I have a very basic understanding of differential forms. I found fascinating the Discrete Differential Geometry introduction by Keenan Crane and have read some other introductory material, but that's about it. If you can point me in the right direction to learn how to best use it for my problems, I would appreciate it.
My stance is: the wedge product is the fantastic mathematical tool you are looking for, to make sense of rotations and generalizations of complex numbers to higher dimensions, and the "geometric product" (of Hestenes) is not that useful, and almost every time it is useful it's useful because it's got the wedge product as a special case. I think that the vector calculus that should be used in physics should consist of "wedge products and interior products" as the fundamental operations, and the 'geometric product' should probably not be mentioned.
That said, this is only my current judgment of the situation, which may change someday. I'm waiting to be convinced that the geometric product is so useful. I just find it so very cludgy when, for instance, GA texts are filled with use of 'grade projection" : take a geometric product with all its terms and then project off the grade you're interested in. It seems like the wrong tool is being used, and almost every time there's a multivector of 'mixed grade', it's regrettable.
(Indeed, wedge products are used everywhere already, in hiding -- integration, determinants, matrix minors, commutators, cross products, rotation matrices, projective geometry, grassmann algebra, ...)
Isn't the three-dimensional vector cross product also not uniquely defined, since the choice between the right-hand rule and left-hand rule is arbitrary?
It is certainly much more uniquely defined, since the direction of the result is determined. But yes, the cross product is defined relative to an orientation and changes coordinates accordingly.
That's one of many reasons why the wedge product is more natural. If I could have my way there would not be a single cross product in the entirety of physics.
When Maxwell first derived his equations in 1861, he did it without a cross product.
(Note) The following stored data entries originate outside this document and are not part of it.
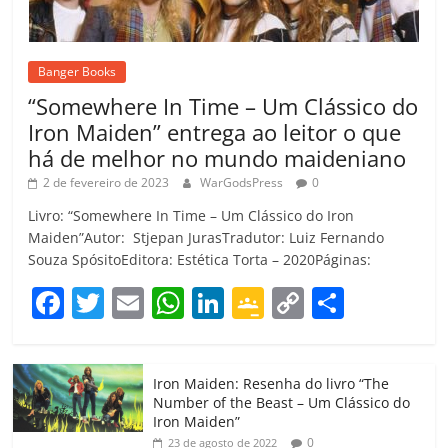
Banger Books
“Somewhere In Time – Um Clássico do
Iron Maiden” entrega ao leitor o que
há de melhor no mundo maideniano
2 de fevereiro de 2023
WarGodsPress
0
Livro: “Somewhere In Time – Um Clássico do Iron
Maiden”Autor: Stjepan JurasTradutor: Luiz Fernando
Souza SpósitoEditora: Estética Torta – 2020Páginas:
F
T
E
W
Li
G
C
C
a
w
m
h
n
o
o
o
c
itt
ai
at
k
o
p
m
Iron Maiden: Resenha do livro “The
e
er
l
s
e
gl
y
p
Number of the Beast – Um Clássico do
b
A
dI
e
Li
ar
Iron Maiden”
0
23 de agosto de 2022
As a matter of fact, the vector analysis of Gibbs and Heaviside was developed to formulate Maxwell equations.
The most elegant formulation of Maxwell equations is obtained, in my opinion, using Geometric Algebra, which reduces them to a single and very simple equation.
it's more that they're built on differential forms and the exterior derivative. for a reference, see section 4.6 and problem 19.13 of an introduction to manifolds by loring tu. this is also covered in gauge fields, knots and gravity by baez and muniain and in much detail in foundations of classical electrodynamics by hehl and obukhov.
It's a very notable algebraic structure because it "works" only in a specific number of dimensions instead of belonging to an infinite family, but it doesn't mean that it is more useful for practical or theoretical purposes than boring wedge products. For starters, you'd need a specifically 7-dimensional problem to solve; the 3-dimensional cross product is much easier to "sell".